Sono miliziani. Giovani marocchini, selezionati, addestrati,
vestiti con abiti griffati, con corpi scolpiti nelle palestre di Rabat e
Casablanca.
Non hanno lo sguardo smarrito dei profughi. Hanno lo sguardo
di chi sa perché sta marciando.
Il video che gira sui social, ripreso da un furgone
blindato, mostra l’orrore: poliziotti marocchini che scortano i giovani verso
il confine, come un gregge verso il macello. Non è un caso. È una strategia.
Una mossa studiata per far fallire il sistema di controllo europeo, per
costringere la Spagna a piegarsi, per umiliare Pedro Sánchez, l’unico leader
europeo che ha osato dire no a Netanyahu.

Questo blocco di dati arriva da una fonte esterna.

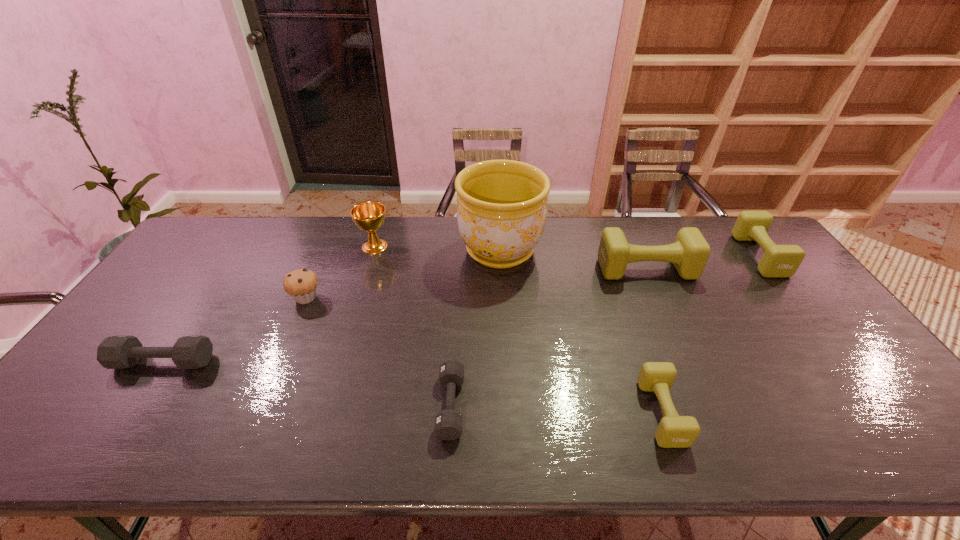
At what (x,y) coordinates should I click in order to perform the action: click on blank space located on the back of the smaller gray dumbbell. Please return your answer as a coordinate pair (x, y). Image resolution: width=960 pixels, height=540 pixels. Looking at the image, I should click on (455, 330).

The image size is (960, 540). Find the location of `flowerpot present at the far edge`. flowerpot present at the far edge is located at coordinates (501, 213).

Find the location of a particular element. This screenshot has width=960, height=540. chalice located at the far edge is located at coordinates (369, 216).

This screenshot has height=540, width=960. I want to click on dumbbell positioned at the far edge, so click(x=778, y=260).

Find the location of `object at the left edge`. object at the left edge is located at coordinates (115, 352).

Locate an element on the screen. The width and height of the screenshot is (960, 540). object present at the right edge is located at coordinates tap(778, 260).

Identify the location of object positioned at the far right corner. This screenshot has width=960, height=540. (778, 260).

The width and height of the screenshot is (960, 540). What are the coordinates of `vacant space at the far edge` in the screenshot? It's located at (431, 229).

The width and height of the screenshot is (960, 540). I want to click on vacant space at the near edge of the desktop, so click(x=408, y=427).

Find the location of a particular element. free space at the right edge is located at coordinates (835, 407).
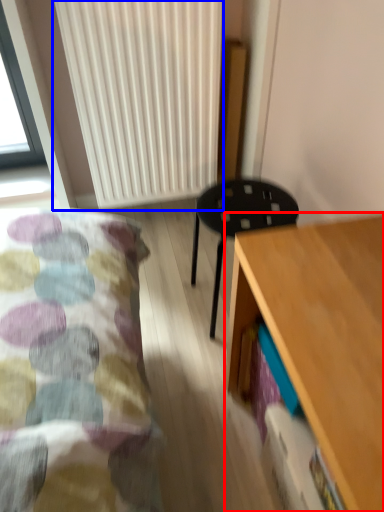
Question: Which object is further to the camera taking this photo, desk (highlighted by a red box) or radiator (highlighted by a blue box)?

Choices:
 (A) desk
 (B) radiator

Answer: (B)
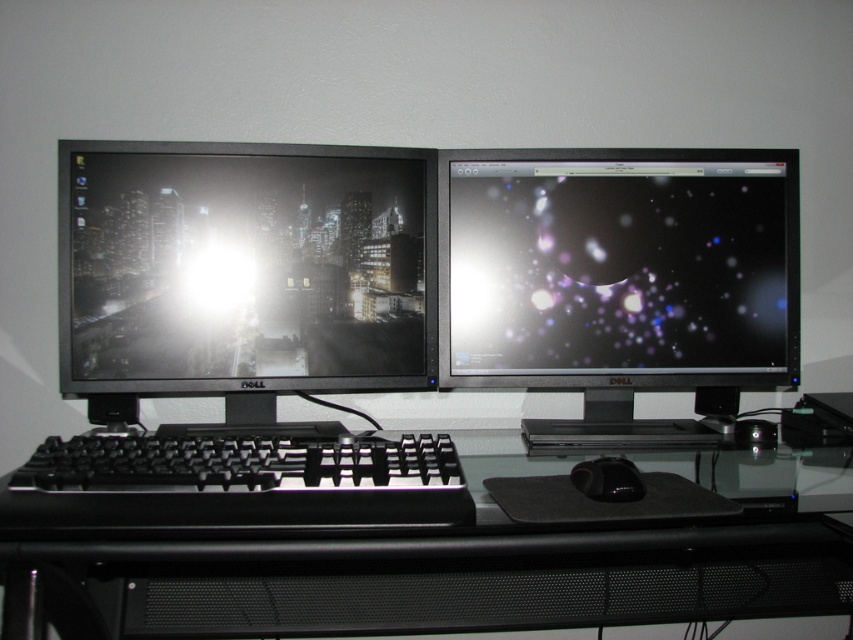
You are a photographer trying to capture the reflections on the left monitor. You notice two points of light on the desk setup. One is at point [715,372] and the other at point [633,480]. Which point is closer to your camera lens?

Point [633,480] is closer to the camera lens because it is less further away than point [715,372].

You are sitting at the desk in front of the dual monitors. You need to reach for the black plastic keyboard at center without touching the matte black monitor at right. Is this possible given their positions?

The matte black monitor at right is to the right of the black plastic keyboard at center, so there is space between them. You can reach the keyboard without touching the monitor.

La punizione di Sánchez: Ceuta Target
Perché proprio Ceuta? Perché è terra marocchina. Perché è
terra rubata. Perché il Marocco, sotto la guida del re sionista Muḥammad al-Sādis VI, sogna di
riprendere ciò che considera suo. E perché Israele, con la complicità degli
Stati Uniti, vuole punire la Spagna per il suo tradimento.

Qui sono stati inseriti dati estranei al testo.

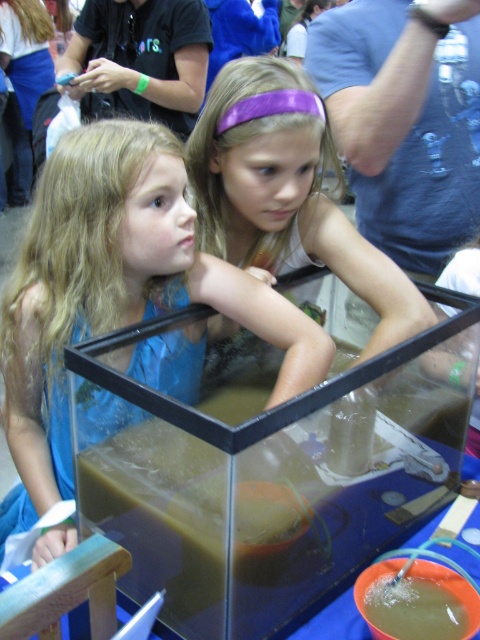
Question: Which of these objects is positioned closest to the blue fabric dress at left?

Choices:
 (A) purple shiny headband at upper center
 (B) transparent glass tank at center

Answer: (B)

Question: Which of the following is the closest to the observer?

Choices:
 (A) (241, 515)
 (B) (96, 221)
 (C) (252, 168)

Answer: (A)

Question: Is transparent glass tank at center to the left of blue fabric dress at left from the viewer's perspective?

Choices:
 (A) no
 (B) yes

Answer: (A)

Question: Which point is farther from the camera taking this photo?

Choices:
 (A) (241, 500)
 (B) (217, 234)
 (C) (54, 376)

Answer: (B)

Question: Can you confirm if transparent glass tank at center is smaller than purple shiny headband at upper center?

Choices:
 (A) no
 (B) yes

Answer: (A)

Question: Can you confirm if blue fabric dress at left is thinner than purple shiny headband at upper center?

Choices:
 (A) yes
 (B) no

Answer: (B)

Sánchez ha commesso un peccato imperdonabile:
Il piano di Netanyahu: il Grande Israele estende i confini
(www.stampaparlamento.it/2024/10/02/il-piano-sionista-grande-israele-parte-da-lontano-ora-netanyahu-ha-deciso-di-portarlo-a-compimento/)
Ceuta e Melilla devono diventare marocchine.
La profezia si avvera: il Medio Oriente si allarga
Nel marzo 2026, Michael Rubin dell’American Enterprise
Institute ha esortato Trump a riconoscere Ceuta e Melilla come territorio
marocchino occupato. Pochi giorni dopo, il deputato Mario Díaz-Balart, stretto
collaboratore di Rubio, ha dichiarato che le enclavi non appartengono alla
Spagna.
Questo è il nuovo ordine mondiale. Questo è il Grande
Israele che avanza. E l’Europa tace. L’Europa collabora. L’Europa è ammorbata
dall’orso russo.
La guerra è già in corso.
Ceuta non è più una frontiera. È un simbolo. Un simbolo di
ciò che accadrà se l’Europa non reagisce. Se la Spagna non si difende. Se il
mondo non capisce che questa non è una crisi migratoria. È una guerra.
E dietro le quinte, i pupari tirano i fili. Netanyahu ride.
Il re del Marocco sorride. Rubio sogna la Casa Bianca.
Ma la Spagna? La Spagna deve combattere.
Perché se Ceuta cade, l’Europa seguirà.